Input for this task
________________________
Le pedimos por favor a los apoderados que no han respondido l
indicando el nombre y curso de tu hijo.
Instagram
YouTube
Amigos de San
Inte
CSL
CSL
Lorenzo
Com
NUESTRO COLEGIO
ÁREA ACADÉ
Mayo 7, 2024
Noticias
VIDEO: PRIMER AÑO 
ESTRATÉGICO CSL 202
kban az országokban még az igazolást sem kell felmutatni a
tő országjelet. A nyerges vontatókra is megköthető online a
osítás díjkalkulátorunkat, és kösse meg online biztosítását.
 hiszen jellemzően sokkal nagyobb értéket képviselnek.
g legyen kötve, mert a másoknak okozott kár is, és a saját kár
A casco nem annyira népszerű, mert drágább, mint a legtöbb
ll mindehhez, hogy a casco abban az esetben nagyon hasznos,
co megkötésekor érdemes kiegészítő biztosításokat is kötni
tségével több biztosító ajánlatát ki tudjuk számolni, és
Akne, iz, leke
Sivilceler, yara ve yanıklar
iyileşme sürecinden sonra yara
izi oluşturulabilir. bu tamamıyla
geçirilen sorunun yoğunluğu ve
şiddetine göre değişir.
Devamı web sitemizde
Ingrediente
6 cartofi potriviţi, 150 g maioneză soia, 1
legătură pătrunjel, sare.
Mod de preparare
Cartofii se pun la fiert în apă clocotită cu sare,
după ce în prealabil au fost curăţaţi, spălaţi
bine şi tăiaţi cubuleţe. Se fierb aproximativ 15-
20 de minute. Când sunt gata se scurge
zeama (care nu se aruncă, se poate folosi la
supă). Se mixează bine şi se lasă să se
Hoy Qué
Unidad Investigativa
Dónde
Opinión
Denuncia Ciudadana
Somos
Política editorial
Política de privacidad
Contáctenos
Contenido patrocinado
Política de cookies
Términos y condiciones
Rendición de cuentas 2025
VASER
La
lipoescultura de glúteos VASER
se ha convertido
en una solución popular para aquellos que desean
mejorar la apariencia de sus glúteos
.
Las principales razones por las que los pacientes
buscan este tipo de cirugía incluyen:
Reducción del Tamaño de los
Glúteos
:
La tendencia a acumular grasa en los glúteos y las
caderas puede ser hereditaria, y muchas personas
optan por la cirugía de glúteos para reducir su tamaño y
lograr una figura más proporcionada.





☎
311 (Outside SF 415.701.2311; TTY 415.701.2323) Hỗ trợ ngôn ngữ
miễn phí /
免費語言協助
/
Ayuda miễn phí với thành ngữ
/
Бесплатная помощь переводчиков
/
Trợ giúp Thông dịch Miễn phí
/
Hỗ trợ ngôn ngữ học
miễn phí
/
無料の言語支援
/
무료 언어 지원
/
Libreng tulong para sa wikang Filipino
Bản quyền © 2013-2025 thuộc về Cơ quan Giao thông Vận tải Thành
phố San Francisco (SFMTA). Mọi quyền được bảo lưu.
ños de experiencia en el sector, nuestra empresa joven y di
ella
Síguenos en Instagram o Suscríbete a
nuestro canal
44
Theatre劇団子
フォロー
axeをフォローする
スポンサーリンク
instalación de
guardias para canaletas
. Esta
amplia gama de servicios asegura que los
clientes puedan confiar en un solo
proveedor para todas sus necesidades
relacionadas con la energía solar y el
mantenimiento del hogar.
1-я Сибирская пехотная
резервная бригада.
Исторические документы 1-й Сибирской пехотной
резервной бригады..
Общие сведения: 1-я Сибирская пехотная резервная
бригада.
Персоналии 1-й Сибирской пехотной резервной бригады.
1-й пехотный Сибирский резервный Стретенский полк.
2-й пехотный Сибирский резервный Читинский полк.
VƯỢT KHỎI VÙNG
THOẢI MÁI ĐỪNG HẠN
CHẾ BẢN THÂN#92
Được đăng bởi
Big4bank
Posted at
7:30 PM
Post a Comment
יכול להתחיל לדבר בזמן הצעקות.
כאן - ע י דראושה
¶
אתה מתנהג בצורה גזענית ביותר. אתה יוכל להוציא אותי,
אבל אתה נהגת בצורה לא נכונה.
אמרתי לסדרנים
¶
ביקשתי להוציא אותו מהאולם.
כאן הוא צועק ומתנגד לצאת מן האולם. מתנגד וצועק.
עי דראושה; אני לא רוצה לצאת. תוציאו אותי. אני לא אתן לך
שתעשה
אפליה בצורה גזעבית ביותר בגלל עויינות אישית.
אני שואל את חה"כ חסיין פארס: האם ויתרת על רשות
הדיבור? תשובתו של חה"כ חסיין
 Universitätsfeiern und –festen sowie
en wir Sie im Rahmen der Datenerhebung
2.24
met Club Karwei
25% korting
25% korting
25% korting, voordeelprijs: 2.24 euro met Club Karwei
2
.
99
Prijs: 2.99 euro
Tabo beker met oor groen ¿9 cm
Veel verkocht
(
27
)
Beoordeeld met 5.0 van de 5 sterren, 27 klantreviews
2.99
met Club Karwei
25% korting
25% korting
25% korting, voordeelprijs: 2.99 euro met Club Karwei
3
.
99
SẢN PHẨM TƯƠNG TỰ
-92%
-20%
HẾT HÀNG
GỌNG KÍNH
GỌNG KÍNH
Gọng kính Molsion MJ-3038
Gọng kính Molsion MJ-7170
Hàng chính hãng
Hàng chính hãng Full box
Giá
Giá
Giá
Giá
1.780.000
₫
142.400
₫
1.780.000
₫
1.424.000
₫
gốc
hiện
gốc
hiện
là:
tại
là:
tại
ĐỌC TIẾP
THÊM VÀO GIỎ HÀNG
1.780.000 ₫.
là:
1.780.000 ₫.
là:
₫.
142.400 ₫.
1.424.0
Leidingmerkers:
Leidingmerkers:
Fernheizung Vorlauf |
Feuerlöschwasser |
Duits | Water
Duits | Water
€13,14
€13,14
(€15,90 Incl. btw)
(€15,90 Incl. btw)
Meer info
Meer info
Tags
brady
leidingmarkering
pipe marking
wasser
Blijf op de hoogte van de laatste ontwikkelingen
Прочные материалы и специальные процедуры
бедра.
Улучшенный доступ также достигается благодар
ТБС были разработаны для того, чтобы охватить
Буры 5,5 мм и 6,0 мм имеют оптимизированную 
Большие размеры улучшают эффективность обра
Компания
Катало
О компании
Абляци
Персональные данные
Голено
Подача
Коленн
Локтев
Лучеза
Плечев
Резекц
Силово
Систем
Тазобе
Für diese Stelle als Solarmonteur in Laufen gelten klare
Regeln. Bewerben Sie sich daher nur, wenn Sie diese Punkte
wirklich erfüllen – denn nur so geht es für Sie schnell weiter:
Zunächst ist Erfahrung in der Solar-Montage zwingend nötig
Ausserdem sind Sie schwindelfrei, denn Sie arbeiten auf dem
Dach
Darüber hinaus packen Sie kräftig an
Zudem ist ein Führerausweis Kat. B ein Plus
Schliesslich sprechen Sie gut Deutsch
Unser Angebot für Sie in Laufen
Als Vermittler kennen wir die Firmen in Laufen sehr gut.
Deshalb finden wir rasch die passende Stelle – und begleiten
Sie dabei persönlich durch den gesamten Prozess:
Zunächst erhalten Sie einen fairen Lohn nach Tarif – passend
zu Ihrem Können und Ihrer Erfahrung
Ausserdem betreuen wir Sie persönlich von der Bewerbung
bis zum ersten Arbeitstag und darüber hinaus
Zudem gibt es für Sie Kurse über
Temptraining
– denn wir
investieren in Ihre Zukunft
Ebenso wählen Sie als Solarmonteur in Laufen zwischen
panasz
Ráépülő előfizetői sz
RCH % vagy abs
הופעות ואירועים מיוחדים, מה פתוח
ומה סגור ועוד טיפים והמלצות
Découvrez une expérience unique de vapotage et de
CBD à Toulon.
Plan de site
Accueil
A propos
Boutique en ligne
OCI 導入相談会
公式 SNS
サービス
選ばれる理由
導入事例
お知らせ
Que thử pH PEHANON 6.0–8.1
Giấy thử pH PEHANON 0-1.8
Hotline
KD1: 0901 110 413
________________________
Task item
Lines from the start of the records through the one containing "izi oluşturulabilir. bu tamamıyla" are what should be retyped, exactly and in full, both ends included.

Problem solution
Le pedimos por favor a los apoderados que no han respondido l
indicando el nombre y curso de tu hijo.
Instagram
YouTube
Amigos de San
Inte
CSL
CSL
Lorenzo
Com
NUESTRO COLEGIO
ÁREA ACADÉ
Mayo 7, 2024
Noticias
VIDEO: PRIMER AÑO 
ESTRATÉGICO CSL 202
kban az országokban még az igazolást sem kell felmutatni a
tő országjelet. A nyerges vontatókra is megköthető online a
osítás díjkalkulátorunkat, és kösse meg online biztosítását.
 hiszen jellemzően sokkal nagyobb értéket képviselnek.
g legyen kötve, mert a másoknak okozott kár is, és a saját kár
A casco nem annyira népszerű, mert drágább, mint a legtöbb
ll mindehhez, hogy a casco abban az esetben nagyon hasznos,
co megkötésekor érdemes kiegészítő biztosításokat is kötni
tségével több biztosító ajánlatát ki tudjuk számolni, és
Akne, iz, leke
Sivilceler, yara ve yanıklar
iyileşme sürecinden sonra yara
izi oluşturulabilir. bu tamamıyla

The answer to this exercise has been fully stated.